*** Page excerpt Section Begins ***

7567f45d60ea4b06af752824e2943eae

Demo on how to save and load models

Authors: Eric Roberts and Petrus Zwart

E-mail: PHZwart@lbl.gov, EJRoberts@lbl.gov

This notebook highlights some basic functionality with the dlsia package.

Using the dlsia framework, we initialize convolutional neural networks, train each on a small dataset using the cpu, and show how to save and load them.

[1]:
import numpy as np
import random

import torch
import torch.nn as nn
import torch.optim as optim
from torch.utils.data import TensorDataset, DataLoader

from dlsia.core import helpers, custom_losses, train_scripts
from dlsia.core.networks import msdnet, tunet, tunet3plus, smsnet

import matplotlib.pyplot as plt

Create & load data

Generate random data

Let’s build some random data: 40 instances of single channel, 36-by-36 images.

[2]:
n_imgs = 40
n_channels = 1
n_xy = 36

random_data1 = torch.rand((n_imgs, n_channels, n_xy, n_xy))

*** Page excerpt Section Ends ***
*** Exercise data Section Begins ***

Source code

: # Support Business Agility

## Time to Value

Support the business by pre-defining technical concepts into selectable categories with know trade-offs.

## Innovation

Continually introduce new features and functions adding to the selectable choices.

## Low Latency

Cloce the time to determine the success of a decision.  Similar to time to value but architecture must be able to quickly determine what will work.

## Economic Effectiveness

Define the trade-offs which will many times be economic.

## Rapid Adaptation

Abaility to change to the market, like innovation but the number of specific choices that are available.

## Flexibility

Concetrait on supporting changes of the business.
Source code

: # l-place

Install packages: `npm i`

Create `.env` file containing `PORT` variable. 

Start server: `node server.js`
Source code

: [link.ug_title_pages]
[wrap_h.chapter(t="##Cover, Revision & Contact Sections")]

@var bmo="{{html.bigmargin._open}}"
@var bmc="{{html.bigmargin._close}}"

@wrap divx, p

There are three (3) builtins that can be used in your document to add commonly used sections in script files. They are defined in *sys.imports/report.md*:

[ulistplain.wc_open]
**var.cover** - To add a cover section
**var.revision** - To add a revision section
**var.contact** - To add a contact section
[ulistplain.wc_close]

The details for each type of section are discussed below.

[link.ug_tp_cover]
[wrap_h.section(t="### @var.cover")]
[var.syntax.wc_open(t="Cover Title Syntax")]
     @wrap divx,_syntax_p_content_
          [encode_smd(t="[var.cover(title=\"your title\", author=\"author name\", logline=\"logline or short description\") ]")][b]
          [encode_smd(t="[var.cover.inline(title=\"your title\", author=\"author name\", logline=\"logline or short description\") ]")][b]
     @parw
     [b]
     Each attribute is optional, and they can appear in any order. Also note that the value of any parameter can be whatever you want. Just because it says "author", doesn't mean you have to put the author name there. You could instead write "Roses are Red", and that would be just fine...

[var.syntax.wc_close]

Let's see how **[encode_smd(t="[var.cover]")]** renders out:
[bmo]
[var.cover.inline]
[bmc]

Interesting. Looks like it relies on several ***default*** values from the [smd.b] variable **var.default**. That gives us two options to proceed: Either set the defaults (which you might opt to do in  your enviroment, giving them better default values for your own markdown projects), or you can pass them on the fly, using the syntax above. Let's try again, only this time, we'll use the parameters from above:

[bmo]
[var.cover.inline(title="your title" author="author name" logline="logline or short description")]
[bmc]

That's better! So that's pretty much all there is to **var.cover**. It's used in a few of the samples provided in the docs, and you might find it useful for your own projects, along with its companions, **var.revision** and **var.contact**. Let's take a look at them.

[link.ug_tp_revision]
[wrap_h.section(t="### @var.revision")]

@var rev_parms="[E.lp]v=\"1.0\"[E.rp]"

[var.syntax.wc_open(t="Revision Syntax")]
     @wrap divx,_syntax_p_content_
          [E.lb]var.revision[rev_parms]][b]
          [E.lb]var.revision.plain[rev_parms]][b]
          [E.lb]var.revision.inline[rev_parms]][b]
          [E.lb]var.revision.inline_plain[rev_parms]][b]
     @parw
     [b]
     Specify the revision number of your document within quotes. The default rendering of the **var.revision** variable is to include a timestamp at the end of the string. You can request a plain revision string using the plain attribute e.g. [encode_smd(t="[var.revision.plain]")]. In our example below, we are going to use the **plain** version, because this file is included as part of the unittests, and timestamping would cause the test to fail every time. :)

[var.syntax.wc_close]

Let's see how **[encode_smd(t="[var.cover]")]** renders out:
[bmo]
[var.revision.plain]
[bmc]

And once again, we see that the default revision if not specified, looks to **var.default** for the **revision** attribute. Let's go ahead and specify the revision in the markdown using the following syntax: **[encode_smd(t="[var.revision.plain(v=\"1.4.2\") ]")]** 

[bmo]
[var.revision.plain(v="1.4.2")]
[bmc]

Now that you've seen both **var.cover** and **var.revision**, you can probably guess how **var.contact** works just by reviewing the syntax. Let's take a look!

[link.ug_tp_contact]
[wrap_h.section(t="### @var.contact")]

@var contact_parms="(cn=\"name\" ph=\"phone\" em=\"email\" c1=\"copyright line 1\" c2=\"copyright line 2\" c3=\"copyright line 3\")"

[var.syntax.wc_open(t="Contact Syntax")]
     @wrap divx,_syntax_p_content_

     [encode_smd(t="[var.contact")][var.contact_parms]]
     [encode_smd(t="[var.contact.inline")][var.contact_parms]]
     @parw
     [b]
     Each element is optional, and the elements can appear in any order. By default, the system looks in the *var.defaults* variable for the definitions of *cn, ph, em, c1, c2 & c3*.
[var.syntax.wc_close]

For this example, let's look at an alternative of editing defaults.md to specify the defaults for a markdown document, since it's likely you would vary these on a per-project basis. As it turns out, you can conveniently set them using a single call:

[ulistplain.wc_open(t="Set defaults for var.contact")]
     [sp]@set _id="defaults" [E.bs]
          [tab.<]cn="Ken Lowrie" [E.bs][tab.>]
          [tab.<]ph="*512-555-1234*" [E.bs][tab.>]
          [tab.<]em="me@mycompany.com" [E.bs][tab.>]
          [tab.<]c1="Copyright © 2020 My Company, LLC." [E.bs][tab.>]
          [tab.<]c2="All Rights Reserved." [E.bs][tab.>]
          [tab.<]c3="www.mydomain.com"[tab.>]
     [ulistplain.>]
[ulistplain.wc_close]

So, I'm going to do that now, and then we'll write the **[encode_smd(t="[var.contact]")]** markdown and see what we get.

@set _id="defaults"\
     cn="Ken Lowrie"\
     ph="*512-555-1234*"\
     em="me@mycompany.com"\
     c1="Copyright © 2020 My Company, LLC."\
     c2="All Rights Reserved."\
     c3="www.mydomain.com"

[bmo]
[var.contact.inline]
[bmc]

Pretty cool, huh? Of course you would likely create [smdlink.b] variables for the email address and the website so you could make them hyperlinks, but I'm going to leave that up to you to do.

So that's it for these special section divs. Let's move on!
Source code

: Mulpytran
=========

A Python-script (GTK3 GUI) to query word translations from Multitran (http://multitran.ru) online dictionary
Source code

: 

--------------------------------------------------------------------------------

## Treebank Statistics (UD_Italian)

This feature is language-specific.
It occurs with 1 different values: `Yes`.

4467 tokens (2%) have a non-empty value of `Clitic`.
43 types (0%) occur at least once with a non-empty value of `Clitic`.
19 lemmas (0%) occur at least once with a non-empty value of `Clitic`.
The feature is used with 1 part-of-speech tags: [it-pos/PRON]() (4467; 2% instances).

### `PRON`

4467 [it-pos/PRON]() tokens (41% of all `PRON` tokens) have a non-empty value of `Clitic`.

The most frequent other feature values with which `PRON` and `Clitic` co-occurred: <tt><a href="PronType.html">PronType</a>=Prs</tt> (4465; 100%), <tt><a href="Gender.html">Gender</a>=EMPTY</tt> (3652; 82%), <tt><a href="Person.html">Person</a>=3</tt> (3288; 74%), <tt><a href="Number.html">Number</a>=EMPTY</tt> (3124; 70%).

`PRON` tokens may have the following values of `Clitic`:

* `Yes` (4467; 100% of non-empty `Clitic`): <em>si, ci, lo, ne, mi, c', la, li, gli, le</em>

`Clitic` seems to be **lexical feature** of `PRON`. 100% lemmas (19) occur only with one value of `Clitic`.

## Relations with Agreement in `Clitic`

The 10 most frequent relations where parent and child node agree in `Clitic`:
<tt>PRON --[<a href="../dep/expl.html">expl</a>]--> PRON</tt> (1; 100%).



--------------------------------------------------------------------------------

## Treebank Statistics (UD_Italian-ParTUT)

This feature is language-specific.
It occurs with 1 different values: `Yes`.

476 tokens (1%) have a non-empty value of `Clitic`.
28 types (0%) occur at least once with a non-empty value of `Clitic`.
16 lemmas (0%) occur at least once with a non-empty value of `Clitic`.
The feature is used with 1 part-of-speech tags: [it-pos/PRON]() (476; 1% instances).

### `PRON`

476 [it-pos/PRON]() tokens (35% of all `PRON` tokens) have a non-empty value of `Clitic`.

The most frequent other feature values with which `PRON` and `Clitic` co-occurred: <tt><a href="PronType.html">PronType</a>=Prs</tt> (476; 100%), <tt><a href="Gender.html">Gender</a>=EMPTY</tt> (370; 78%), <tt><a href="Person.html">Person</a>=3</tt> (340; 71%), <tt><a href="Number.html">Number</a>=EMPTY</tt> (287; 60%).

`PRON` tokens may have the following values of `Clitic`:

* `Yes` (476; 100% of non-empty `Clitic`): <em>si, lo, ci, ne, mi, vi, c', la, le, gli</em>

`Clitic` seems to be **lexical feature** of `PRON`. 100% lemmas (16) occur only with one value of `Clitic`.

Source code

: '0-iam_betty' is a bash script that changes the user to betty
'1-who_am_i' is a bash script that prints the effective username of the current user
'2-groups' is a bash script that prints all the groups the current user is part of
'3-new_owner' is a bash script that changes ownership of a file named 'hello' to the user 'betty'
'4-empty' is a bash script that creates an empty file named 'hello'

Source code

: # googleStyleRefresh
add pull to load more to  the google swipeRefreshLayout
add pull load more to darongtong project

*** Exercise data Section Ends ***

#### Questions on the material:
1. Answer these questions from the notebook on saving and loading models:
(a) On what hardware are the networks trained?
(b) How many images make up the random data?
(c) What are the channel count and pixel dimensions of each image?
2. Carry on the notebook on saving and loading models from its last line.

#### Responses for each task:
1.
(a) The CPU.
(b) 40.
(c) One channel, 36 by 36 pixels.

2.
k = nn.Conv2d(in_channels=1, out_channels=1, kernel_size=11, stride=1, padding=5)
random_data2 = torch.rand((n_imgs, n_channels, n_xy, n_xy))
random_data_gt = k(random_data1)
random_data_obs = k(random_data1)  + random_data2*0.50
K = 3
random_data_obs = random_data_obs[:,:,K:32+K,K:32+K].detach()
random_data_gt = random_data_gt[:,:,K:32+K,K:32+K].detach()

train_x = random_data_obs[:20,...]
train_y = random_data_gt[:20,...]
test_x = random_data_obs[20:,...]
test_y = random_data_gt[20:,...]

Prep data

We cast data as tensors for dlsia pipeline ingestion by making liberal use of the PyTorch Dataloader. This allows us to easy handle and iterative load data into the networks and models.

[3]:
train_set = TensorDataset( train_x, train_y)
test_set = TensorDataset( train_x, train_y)

# Specify batch sizes
batch_size_train = 20
batch_size_test  = 20

# Set Dataloader parameters (Note: we randomly shuffle the training set upon each pass)
train_loader_params = {'batch_size': batch_size_train,'shuffle': True}
test_loader_params  = {'batch_size': batch_size_test, 'shuffle': False}

# Build Dataloaders
train_loader = DataLoader(train_set, **train_loader_params)
test_loader  = DataLoader(test_set, **test_loader_params)

Construct Networks

dlsia offers a variety of different convolutional neural network architectures.

MSDNet

Mixed-scale Dense networks that probe different length scales using dilated convolutions.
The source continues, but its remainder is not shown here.